Interview with Dr. Tony Golsby-Smith

Davin Greenwell, April 10, 2020 at 1:04 PM
Tony is the founder and CEO of Second Road Pty Ltd. Consulting for more than 20 years, he combines the arts of language, design and creative thinking to help transform corporate cultures through strategic innovation. Tony elaborates on the value of design with this series of questions.

DW: What are you looking forward to most about Design Currency 2010?

TGS: Well firstly i love Vancouver and have some good friends there so that is uppermost in my mind. As for the conference, I am looking forward to talking to eager young designer who want to stretch their wings beyond the traditional cosmetic applications of design. Many designers feel they are marginalised in the halls of commerce and engaged too late in thinking processes. They feel their thinking is not valued by the mainstream of corporations. I am looking forward to stretching their horizons and giving them some hope as well as challenges.

DW: What does the conference theme “Design Currency” mean to you?

TGS: Primarily it refers to relevance. Is Design going to get a seat at the main table or be condemned to the edges of education , enterprise and social significance. Is design just about cosmetics and packaging practised by flakey lightweights or does it have something more to offer? In other words, what is our vision for design and what strategy will we take as an industry to play more of the main game.

DW: If design was currency, who would have the most? Who would have the least?
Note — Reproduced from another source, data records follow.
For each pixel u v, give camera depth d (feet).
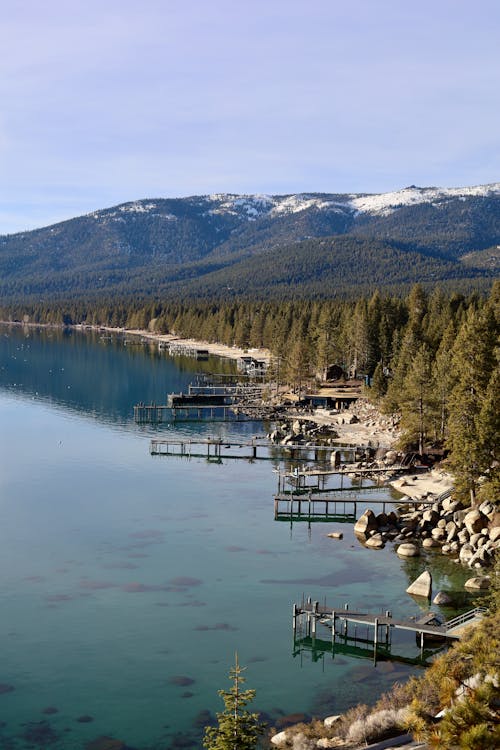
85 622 187.21
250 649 174.29
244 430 451.94
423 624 177.17
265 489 319.27
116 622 187.42
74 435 433.07
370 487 320.50
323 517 279.90
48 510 283.38
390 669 164.96
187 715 146.61
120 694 154.30
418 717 84.58
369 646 176.86
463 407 263.29
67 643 176.14
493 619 145.07
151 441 395.34
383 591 207.72
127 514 279.90
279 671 163.94
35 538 249.96
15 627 183.73
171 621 188.14
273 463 368.07
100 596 203.10
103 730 141.08
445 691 84.07
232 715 129.29
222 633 182.09
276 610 195.52
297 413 492.54
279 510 288.30
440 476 319.88
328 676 161.79
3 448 394.52
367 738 122.93
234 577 217.77
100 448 399.03
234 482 331.16
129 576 217.56
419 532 258.16
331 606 196.54
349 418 458.50
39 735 139.64
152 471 349.41
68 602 199.11
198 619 189.57
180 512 283.59
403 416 357.20
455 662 116.37
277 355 612.70
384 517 266.36
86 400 565.94
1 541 246.27
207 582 213.66
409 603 199.21
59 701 151.74
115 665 166.20
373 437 410.52
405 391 366.84
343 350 629.51
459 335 342.03
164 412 517.14
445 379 333.83
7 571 220.02
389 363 563.89
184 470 352.69
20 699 152.15
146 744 136.56
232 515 281.13
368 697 152.46
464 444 255.29
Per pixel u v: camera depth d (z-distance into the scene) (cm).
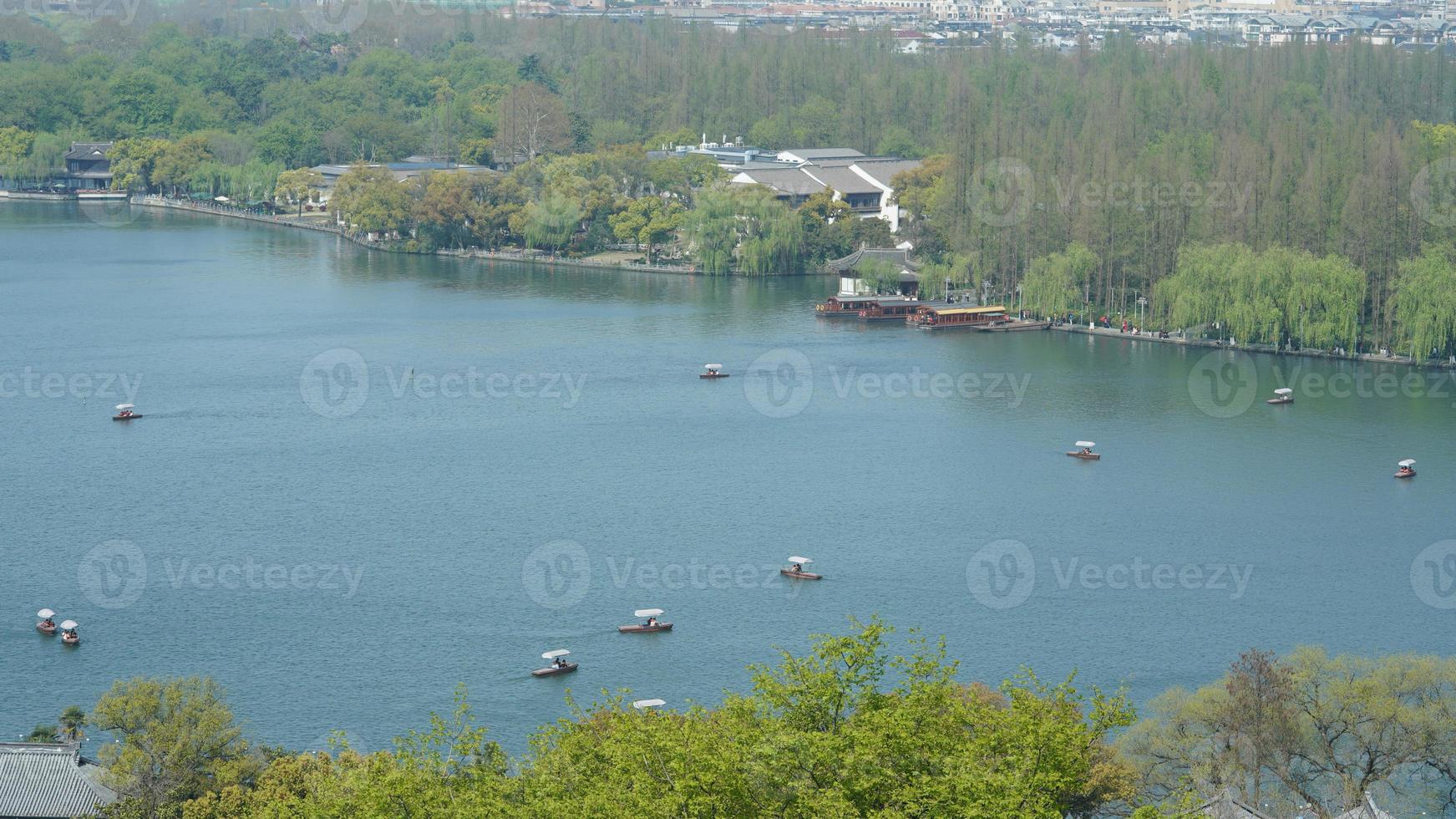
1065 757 9038
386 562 17350
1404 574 17350
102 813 11562
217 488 19875
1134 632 15738
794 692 9400
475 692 14325
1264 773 12325
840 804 8406
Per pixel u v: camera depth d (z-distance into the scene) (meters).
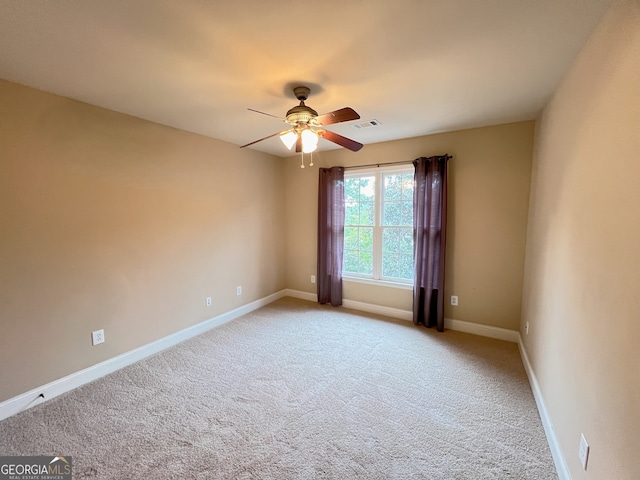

TGS: Frankly I don’t like this question because it quantifies design like a commodity that someone possesses. Design is about the opposite. It should liberate and give. Design is the gift of grace and ability to human beings. So with that demurral I will add one more direct answer to this question. Professional designers don’t own design thinking. Design thinking is a broader human capability than a professional one. In order for design to become as influential as it suspects it deserves to be, it will need to accept this widening of its boundaries.

DW: What criteria do you use to evaluate design?

TGS: A good design stretches a system or service along three, possibly four co-ordinates. Firstly ethos – ie good designs say something significant and emanate from beliefs and vision. Secondly logos meaning that good designs are elegant and aesthetic but even more – they emanate from deep theory about the structure and shape of ideas. Thirdly pathos – they recover humanism in all things and speak for the people and their experience. The Greeks summarised these as the good, beautiful and true. That works for me.